> **Reading passage**:

Gold Jacket Spotlight: With Ray Guy, Hall Of Fame ‘Completed Team’

“During the previous season, Jerry DePoyster had turned punting into an adventure for us. The last thing a coach wants to worry about is having a punt blocked. That year, Jerry led the league with three blocked punts, which meant I led the league in worrying about it,” offered Madden.

Ray was a multisport athlete, an All-American in high school who played safety in addition to punting at Southern Mississippi. The Cincinnati Reds, Houston Astros and Atlanta Braves all selected Ray, a standout in baseball.

But football would be his professional future after a collegiate career punctuated by a then-NCAA record 61-yard field goal against Utah State.

“The thing that makes Ray Guy so special isn’t so much his leg. There are a lot of kickers with good legs, good rhythm and good timing. It’s that he’s one of the few kickers who’s a real football player. He was an all-league safety in college. We had him run many plays in practice at wide receiver” Madden said. “We’ve had him play (defensive back) and we’ve even had him play QB at times. He can do all those things. He’s a football player that kicks, not a kicker who plays football. There’s a helluva difference.”

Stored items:
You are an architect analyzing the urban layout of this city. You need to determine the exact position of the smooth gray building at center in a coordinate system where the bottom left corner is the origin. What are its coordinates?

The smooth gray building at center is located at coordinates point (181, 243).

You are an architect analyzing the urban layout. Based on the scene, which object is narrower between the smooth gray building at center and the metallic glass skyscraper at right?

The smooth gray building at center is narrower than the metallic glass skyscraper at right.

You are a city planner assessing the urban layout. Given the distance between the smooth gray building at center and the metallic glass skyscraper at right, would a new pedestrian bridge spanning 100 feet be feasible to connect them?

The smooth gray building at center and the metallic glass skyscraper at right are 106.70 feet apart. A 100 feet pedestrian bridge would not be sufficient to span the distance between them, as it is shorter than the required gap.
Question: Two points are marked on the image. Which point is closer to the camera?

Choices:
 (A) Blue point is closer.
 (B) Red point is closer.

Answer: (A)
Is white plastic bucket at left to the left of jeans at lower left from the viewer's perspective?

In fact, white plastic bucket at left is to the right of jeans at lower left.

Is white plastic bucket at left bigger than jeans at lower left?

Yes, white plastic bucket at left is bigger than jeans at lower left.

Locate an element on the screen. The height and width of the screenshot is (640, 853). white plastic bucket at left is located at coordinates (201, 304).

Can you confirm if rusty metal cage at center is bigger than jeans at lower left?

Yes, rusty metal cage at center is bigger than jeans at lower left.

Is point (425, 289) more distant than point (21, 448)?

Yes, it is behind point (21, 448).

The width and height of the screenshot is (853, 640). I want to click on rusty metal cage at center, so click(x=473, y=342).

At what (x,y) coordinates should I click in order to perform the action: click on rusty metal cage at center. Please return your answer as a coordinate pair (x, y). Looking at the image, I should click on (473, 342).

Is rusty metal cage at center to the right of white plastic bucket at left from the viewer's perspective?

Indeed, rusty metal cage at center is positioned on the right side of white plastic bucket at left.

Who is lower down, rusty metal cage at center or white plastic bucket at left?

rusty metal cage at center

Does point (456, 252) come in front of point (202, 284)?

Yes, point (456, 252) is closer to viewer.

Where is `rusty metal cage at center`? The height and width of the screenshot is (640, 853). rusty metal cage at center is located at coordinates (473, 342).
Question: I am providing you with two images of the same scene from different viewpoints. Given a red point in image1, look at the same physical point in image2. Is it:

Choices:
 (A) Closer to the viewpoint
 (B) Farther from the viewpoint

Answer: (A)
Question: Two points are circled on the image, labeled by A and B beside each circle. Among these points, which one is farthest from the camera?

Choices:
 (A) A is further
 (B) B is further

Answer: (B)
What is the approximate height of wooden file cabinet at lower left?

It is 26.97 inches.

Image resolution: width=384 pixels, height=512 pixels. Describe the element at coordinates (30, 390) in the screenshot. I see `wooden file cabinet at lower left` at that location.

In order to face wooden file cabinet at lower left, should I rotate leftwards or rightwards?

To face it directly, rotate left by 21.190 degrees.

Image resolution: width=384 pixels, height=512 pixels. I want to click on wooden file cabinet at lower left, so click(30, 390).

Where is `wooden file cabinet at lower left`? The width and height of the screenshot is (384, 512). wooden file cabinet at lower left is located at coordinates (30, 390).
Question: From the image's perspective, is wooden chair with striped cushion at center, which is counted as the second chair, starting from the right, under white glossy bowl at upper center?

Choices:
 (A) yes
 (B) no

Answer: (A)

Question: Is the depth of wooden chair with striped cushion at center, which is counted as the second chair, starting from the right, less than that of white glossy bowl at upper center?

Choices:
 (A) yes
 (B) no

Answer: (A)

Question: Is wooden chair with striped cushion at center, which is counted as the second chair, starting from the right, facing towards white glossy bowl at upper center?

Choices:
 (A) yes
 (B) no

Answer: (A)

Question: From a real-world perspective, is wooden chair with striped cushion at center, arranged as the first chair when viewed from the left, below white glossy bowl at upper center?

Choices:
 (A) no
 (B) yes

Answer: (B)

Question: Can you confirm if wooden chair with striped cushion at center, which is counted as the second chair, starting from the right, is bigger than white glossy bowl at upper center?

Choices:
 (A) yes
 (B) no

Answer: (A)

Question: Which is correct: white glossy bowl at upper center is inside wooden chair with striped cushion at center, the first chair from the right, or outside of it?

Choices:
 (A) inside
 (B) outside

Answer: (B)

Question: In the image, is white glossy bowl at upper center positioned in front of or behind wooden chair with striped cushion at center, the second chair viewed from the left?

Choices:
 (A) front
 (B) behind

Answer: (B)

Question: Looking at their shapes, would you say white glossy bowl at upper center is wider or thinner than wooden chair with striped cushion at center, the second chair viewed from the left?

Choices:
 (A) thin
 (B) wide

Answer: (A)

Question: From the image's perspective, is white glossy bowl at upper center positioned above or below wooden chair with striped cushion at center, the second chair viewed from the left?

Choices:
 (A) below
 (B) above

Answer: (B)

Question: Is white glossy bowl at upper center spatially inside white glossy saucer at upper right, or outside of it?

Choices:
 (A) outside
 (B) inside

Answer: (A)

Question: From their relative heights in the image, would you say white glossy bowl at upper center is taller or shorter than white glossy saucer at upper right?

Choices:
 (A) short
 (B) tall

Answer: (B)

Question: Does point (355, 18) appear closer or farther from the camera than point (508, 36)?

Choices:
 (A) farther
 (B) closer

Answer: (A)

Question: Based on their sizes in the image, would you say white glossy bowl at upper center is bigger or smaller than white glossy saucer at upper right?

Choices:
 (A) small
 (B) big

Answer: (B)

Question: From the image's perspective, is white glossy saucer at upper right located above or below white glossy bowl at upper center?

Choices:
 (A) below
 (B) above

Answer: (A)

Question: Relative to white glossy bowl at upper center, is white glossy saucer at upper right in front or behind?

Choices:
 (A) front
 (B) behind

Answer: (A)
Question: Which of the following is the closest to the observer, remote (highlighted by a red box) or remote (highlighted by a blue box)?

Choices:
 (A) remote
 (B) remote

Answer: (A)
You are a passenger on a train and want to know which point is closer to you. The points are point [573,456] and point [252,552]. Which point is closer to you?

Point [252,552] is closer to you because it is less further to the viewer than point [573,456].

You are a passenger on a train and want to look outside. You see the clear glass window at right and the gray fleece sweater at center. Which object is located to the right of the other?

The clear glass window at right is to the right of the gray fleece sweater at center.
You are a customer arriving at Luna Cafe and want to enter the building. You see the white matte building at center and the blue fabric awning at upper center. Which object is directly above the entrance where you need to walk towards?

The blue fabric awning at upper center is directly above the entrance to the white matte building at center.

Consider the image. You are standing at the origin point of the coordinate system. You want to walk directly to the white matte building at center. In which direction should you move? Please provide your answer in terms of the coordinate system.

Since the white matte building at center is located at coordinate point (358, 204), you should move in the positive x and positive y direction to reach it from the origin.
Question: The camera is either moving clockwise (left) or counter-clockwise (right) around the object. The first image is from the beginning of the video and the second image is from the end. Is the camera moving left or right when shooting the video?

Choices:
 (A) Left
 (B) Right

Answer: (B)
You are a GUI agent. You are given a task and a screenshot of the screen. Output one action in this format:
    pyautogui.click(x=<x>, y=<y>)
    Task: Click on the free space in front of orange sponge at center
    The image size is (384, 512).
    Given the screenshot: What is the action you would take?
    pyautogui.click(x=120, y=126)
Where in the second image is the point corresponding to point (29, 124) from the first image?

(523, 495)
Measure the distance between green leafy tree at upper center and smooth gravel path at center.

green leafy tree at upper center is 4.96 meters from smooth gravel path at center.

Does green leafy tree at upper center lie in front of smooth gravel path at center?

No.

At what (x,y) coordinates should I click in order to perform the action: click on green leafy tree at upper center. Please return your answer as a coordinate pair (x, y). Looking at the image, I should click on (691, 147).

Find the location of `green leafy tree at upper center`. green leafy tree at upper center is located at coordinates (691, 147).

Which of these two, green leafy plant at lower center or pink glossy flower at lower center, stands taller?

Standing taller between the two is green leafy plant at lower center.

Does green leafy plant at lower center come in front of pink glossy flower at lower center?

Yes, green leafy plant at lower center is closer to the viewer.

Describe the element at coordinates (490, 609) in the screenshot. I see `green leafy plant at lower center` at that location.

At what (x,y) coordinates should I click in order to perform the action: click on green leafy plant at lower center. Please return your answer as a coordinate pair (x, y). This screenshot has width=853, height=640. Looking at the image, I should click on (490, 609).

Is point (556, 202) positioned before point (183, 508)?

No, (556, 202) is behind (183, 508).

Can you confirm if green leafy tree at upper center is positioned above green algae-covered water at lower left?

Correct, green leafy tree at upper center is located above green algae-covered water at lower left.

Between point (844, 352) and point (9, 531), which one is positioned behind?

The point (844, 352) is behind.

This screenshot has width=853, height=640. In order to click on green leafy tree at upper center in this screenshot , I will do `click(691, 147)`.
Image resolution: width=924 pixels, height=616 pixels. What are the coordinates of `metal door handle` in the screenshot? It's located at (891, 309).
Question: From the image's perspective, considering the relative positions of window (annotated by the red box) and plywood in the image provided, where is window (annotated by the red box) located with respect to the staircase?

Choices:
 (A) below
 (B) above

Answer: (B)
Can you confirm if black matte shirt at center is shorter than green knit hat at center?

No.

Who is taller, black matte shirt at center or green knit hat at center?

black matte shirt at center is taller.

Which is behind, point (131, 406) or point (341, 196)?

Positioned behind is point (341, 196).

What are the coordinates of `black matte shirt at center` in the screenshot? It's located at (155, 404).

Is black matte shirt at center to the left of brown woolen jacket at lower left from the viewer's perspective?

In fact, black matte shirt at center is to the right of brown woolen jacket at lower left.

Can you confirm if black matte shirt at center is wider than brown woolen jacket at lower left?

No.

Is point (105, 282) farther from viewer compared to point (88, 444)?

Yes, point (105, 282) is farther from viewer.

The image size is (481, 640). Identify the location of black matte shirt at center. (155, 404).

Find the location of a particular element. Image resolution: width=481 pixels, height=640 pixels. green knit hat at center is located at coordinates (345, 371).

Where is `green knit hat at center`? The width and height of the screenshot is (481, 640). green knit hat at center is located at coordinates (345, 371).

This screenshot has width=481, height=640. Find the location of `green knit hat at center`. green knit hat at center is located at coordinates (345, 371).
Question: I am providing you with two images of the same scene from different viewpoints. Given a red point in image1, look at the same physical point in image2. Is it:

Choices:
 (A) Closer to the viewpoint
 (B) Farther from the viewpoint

> **The tasks**:
A: In the Ray Guy article, why did Madden say he led the league in worrying the season before? Answer in one to three sentences.
B: Per the Ray Guy article, which three baseball teams selected Ray?
C: Please resume the Ray Guy article after Madden's final quote.

> **The responses**:
A: Jerry DePoyster led the league with three blocked punts that season. Madden said a blocked punt is the last thing a coach wants to worry about.

B: The Cincinnati Reds, Houston Astros and Atlanta Braves.

C:
Ray played each of his 14 NFL seasons with the Raiders and netted a career average of 42.4 yards per punt. Only three of his 1,049 punts were blocked, and he amassed a streak of 619 consecutive games without a block that extended from the 1979 season until the end of his playing career in 1986. 

Journalist Mike Zampa once wrote: “Guy is just as valuable to the Raiders’ defense and offense. The defenders know they won’t be backed up against their own goal when Ray’s kicking. And the offense doesn’t have to worry about bogging deep down it its own territory. Guy can kick them out of the hole, so why not go long on third-and-five from the 20?”

“Guy punts well when they’re backed up,” Kansas City Chiefs special teams coach Frank Gansz told Football Digest in 1987. “When he’s got a chance to pin them inside the 20-yard line, he does it with a high degree of regularity. Do you think that doesn’t help their defense? How many teams are going to continually drive more than 80 yards again their (Raiders’) defense. Not very many.”

Former Denver Broncos punter Bucky Dilts observed that, “He (Ray) discourages offenses with his punts. They hang up their 4.8 seconds or longer and they climb toward the third deck.”

As an explanation point during the 1977 Pro Bowl, Ray sent a punt high enough to hit the giant televisionscreen hanging from the rafters of the New Orleans Superdome.

Ray believed that to be a successful punter one needed rhythm and concentration.

“It’s like mind over matter,” he said. “It you can keep yourself under control, not lose your cool, you can do anything you want. Once you start thinking about 11 guys coming at you, or 80,000 people booing you, you’re not concentrating – not doing your job. So, I just blot everything out.”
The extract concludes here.